“I am still here to tell it. For me, that’s the part to focus on.” – Shine Ambassador Lucie Kavanagh. On the last day of Green Ribbon month, Lucie shares a deeply honest and powerful blog about her mental health journey.
I have been a bit stuck when it comes to writing a piece for Green Ribbon Month. Last night I realised that the block was mostly because anything I wanted to say didn’t sound “positive”. Isn’t that silly? A campaign to start conversations about mental health and I am worrying about not sounding positive. Is it because it’s relatively new to us as a society to talk openly on this topic? Is there a fear of scaring people if we get too real?
It’s wonderful to see people wearing green and displaying their ribbons at the many events throughout the month. But the people who are struggling are probably not at these events. The people who are struggling are not only in the bigger towns and cities, where the majority of supports and groups are. Some of them are in small rural communities where they are terrified of stigma and losing jobs, friends or family. Some of them are alone. Some of them are trying to find the words so that they can talk to their GP. Some of them don’t know who is going to listen, have maybe already tried to reach out, and are debating whether another try is worth it. Some of them are already sitting in waiting rooms, surgeries, A&E departments and mental health clinics and still don’t feel heard.
If I was to tell you my entire mental health history, it would need a lot of trigger warnings. It’s not inspiring. I can’t find a way to make it positive and glossy. There’s no recovery story here. But there is a story. I am still here to tell it. For me, that’s the part to focus on.
The main reason I have decided to write this is because of the horrible mismatch that’s going on around me. There’s the celebration of Mental Health Month, the Green Ribbon campaign, the posts about reaching out, the social media support and the overall feel of awareness. But at the same time, there is so much loss to suicide, so much pain and loss. Something is getting lost in translation.
Is it the space between the “reach out” messages and the reality? I reached out. I disclosed past experiences and present difficulties. As a result, I was diagnosed with a highly stigmatised illness. I was told that my personality was disordered and was sent from doctor to doctor, misdiagnosed, not heard, sent home in crisis situations, lost my career, nearly my home, nearly myself. Yet, the need to disclose was powerful. The distress was the prevalent thing in my life and hiding it was taking more energy than I had. Yet, in all of that, there were people who reached in. People who listened and made me feel that I wasn’t the horrible, evil person that I assumed I had become. There were people who encouraged me to keep trying and to keep talking. In all the doctors who didn’t listen, there were one or two who really heard me.
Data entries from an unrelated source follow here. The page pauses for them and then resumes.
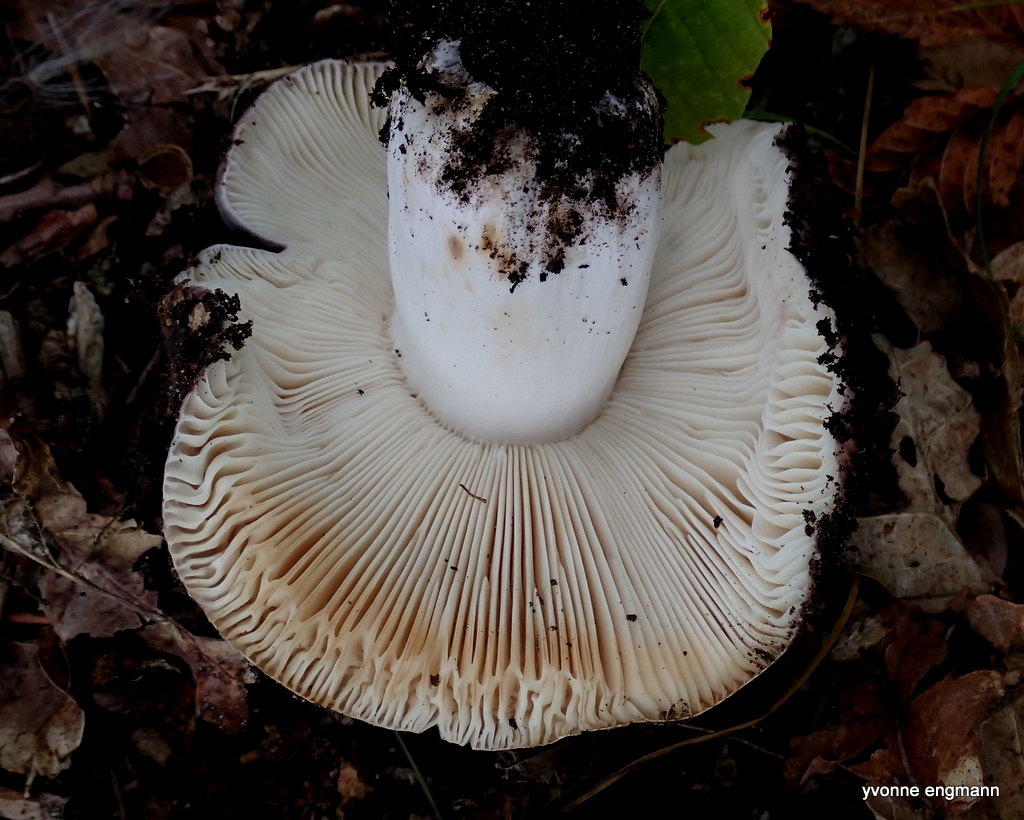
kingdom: Fungi
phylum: Basidiomycota
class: Agaricomycetes
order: Russulales
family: Russulaceae
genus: Russula
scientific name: Russula cyanoxantha
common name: broget skørhat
Not only listening to someone but hearing them is one of the greatest medicines there is. No one should ever feel that their story is “too much”.
I am only one person, but I have heard so many stories with parallels to my own.
In my worst time, the Green Ribbon Campaign gave me a huge amount of hope. Reading and listening to the experiences of my fellow Shine Ambassadors gave me language to put on some of my experiences and gave a platform to share stories and normalise the reality of navigating life with brains that sometimes let us down.
But we are in danger of stagnating at the “conversation” stage. It’s a springboard from which great things can happen but only if there’s movement beyond it.
It’s not good enough that the mental health services are not safe places for so many of us, that we attend appointments in services that are not trauma informed (though there is more Trauma Informed Practice training being delivered), that operate on a revolving door of doctors so that our stories never progress beyond a certain point. It’s not good enough that when in crisis we sit in A&E departments where they don’t know what to do with us and haven’t the manpower to do anything anyway. It’s not enough that many small rural communities don’t get to be part of many of the campaigns and extra supports because of where they are located. It’s not good enough that we pay huge amounts of money to get beyond the many misdiagnoses to the therapies that really help and the diagnosis that are true to us and help us, not only to function, but to know that our way of functioning is ok, that we are fundamentally ok.
Mental health is, as physical health, something that needs a range of supports that are as individual as we all are. There is no “one size fits all”.
This hasn’t been a positive piece but somehow the positivity is there. It’s in the strength that people have, to keep trying, to keep talking and to keep forging ahead, for themselves, for their loved ones and for their community. It’s in the wearing of the green ribbons and the hope that they communicate solidarity to someone who is struggling. It’s in the dragging ourselves into a therapy session, or changing a prescription, or getting dressed when every part of us is begging to hide from the world. It’s in seeing the trigger warning but deciding to read anyway.